Thursday, October 18
“It was incredible, Agi. You wouldn’t believe it. Our first speaker was Karoly, you remember him? Big guy, big voice. I helped him write the speech, but it was good he spoke it and not me. You should have seen him up there. His voice filled the entire auditorium. And there were hundreds in the audience, must have been almost the entire university. He said that even though the lies and the violences of Stalin and Rakosi have been exposed professors still preach Stalinism. He said, ‘Why are we still being examined on party politics, rather than architecture, law, economics? This must change. We must be at the forefront of change.’ And the
entire audience erupted in applause. It was like letting the top off. Suddenly, everyone had a voice. One student after the other got up and reported what these professors had done in the name of communism. I sat there, and I felt like I was somewhere else. Were these the same students I’d been in class with for the last two years? It went on until eleven o’clock.”

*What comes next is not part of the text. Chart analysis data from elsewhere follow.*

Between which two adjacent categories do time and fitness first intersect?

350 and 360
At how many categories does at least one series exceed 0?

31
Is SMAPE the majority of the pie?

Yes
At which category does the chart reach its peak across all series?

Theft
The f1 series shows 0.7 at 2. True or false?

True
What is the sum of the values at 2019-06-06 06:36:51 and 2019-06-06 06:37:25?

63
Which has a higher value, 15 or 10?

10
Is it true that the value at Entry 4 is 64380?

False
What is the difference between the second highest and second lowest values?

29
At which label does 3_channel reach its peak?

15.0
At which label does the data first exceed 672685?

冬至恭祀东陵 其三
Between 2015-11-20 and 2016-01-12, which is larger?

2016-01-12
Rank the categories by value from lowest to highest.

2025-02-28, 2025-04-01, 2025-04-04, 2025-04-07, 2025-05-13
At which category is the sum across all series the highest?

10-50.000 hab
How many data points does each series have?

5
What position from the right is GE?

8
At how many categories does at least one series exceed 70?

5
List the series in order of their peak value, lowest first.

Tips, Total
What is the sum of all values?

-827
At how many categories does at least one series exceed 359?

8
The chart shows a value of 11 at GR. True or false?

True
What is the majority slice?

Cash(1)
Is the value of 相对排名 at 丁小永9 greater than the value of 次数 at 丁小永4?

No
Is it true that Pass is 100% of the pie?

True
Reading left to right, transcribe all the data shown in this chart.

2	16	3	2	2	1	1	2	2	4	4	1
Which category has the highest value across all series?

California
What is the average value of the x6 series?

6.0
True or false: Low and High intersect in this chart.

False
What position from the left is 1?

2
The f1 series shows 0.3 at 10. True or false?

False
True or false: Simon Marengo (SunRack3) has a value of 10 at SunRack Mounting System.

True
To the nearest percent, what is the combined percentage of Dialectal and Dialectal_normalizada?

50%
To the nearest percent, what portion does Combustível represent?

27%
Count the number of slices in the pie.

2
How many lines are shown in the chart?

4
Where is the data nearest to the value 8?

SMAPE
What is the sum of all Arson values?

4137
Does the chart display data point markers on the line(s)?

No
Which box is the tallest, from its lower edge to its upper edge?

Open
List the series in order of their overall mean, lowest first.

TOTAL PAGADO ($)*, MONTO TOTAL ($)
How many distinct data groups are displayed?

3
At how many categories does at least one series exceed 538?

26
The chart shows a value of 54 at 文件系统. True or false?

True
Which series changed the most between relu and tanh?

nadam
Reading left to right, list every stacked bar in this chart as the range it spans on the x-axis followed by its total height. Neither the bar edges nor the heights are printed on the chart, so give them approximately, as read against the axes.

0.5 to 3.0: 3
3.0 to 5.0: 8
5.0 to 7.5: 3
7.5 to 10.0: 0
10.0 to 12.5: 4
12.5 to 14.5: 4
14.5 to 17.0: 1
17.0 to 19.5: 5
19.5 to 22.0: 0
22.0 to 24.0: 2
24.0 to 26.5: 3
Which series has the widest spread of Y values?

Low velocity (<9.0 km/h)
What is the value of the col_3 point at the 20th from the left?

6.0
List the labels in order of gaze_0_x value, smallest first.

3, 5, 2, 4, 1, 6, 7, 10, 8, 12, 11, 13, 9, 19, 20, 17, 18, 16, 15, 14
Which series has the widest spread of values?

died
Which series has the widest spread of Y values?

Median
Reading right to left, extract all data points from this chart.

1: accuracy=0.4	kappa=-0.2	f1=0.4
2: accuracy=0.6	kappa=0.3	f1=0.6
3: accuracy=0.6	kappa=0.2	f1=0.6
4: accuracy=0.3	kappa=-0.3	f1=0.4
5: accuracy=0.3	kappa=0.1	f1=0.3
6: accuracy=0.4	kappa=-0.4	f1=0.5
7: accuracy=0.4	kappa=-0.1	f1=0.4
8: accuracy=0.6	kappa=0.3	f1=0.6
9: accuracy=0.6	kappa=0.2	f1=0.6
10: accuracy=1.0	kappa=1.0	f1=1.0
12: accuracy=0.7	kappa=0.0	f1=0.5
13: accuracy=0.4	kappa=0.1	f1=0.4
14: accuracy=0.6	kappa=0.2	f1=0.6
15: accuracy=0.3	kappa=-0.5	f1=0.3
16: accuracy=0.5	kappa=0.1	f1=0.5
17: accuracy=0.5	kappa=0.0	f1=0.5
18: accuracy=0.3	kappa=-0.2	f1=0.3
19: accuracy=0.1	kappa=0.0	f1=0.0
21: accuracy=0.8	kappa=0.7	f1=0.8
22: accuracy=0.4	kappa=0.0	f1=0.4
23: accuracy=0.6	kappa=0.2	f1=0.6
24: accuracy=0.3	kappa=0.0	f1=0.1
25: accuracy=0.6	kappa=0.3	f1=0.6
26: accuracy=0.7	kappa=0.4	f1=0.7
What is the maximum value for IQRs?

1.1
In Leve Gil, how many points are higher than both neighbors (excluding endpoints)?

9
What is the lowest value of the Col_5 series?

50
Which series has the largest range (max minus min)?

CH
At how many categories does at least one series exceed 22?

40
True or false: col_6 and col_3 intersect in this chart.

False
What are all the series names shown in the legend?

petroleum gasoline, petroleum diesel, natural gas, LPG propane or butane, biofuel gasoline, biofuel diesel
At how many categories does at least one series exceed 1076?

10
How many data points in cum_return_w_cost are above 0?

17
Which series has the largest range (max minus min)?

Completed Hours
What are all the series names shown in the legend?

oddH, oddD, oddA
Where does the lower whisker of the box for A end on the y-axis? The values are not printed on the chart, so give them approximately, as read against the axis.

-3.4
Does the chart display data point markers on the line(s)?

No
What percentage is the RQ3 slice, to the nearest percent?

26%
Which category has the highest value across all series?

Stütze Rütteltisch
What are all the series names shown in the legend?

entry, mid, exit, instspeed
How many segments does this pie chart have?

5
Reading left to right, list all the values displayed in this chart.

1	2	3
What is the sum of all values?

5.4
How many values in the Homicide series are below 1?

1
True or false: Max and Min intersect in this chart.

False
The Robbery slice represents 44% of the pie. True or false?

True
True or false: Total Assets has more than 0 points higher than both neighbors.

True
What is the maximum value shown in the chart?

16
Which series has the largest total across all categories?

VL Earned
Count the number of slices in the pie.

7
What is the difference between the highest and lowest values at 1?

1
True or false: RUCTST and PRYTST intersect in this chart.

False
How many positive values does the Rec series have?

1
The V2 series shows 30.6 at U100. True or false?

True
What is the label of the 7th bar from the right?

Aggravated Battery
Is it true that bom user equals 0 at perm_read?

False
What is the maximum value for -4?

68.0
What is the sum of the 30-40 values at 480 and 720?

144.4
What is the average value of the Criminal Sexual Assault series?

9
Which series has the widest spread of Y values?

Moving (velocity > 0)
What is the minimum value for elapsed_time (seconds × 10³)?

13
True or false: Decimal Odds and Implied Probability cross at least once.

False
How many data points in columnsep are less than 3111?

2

This is why he didn’t meet her on Margit yesterday. She sat there on her books in the park, arms around her knees by their tree, waiting and believing the worst. He’d been hauled in to the principal’s office for questioning about some paper he’d written, too honestly. He’d been arrested on leaving the British Legation. He was right now sitting in some cramped room, refusing to answer questions. Or answering them. She waited the full two hours before giving up, the sun already set by the time she got home.
When they’d first met, just six months ago, what she loved was his daring. He was speaking quietly, but fervently, to a group who’d gathered round him at the entrance to the university. She had just started teaching at the high school nearby.
“We have been brought up amid lies,” he said. “We continually have to lie. We cannot have a healthy idea because all ideas are choked by our habit of lies. If we want to be truly free, we need first to have freedom of thought.” At that very moment, a professor passed and Gyula, without missing a beat, turned his talk to a recital of the latest Soviet accomplishments.
It wasn’t just that he was an accomplished liar, but that he could turn it into such a lithe performance; he lied like a dancer. Her friend introduced them. He gave her a smile. She was smitten. That love could be so ready, that was another surprise.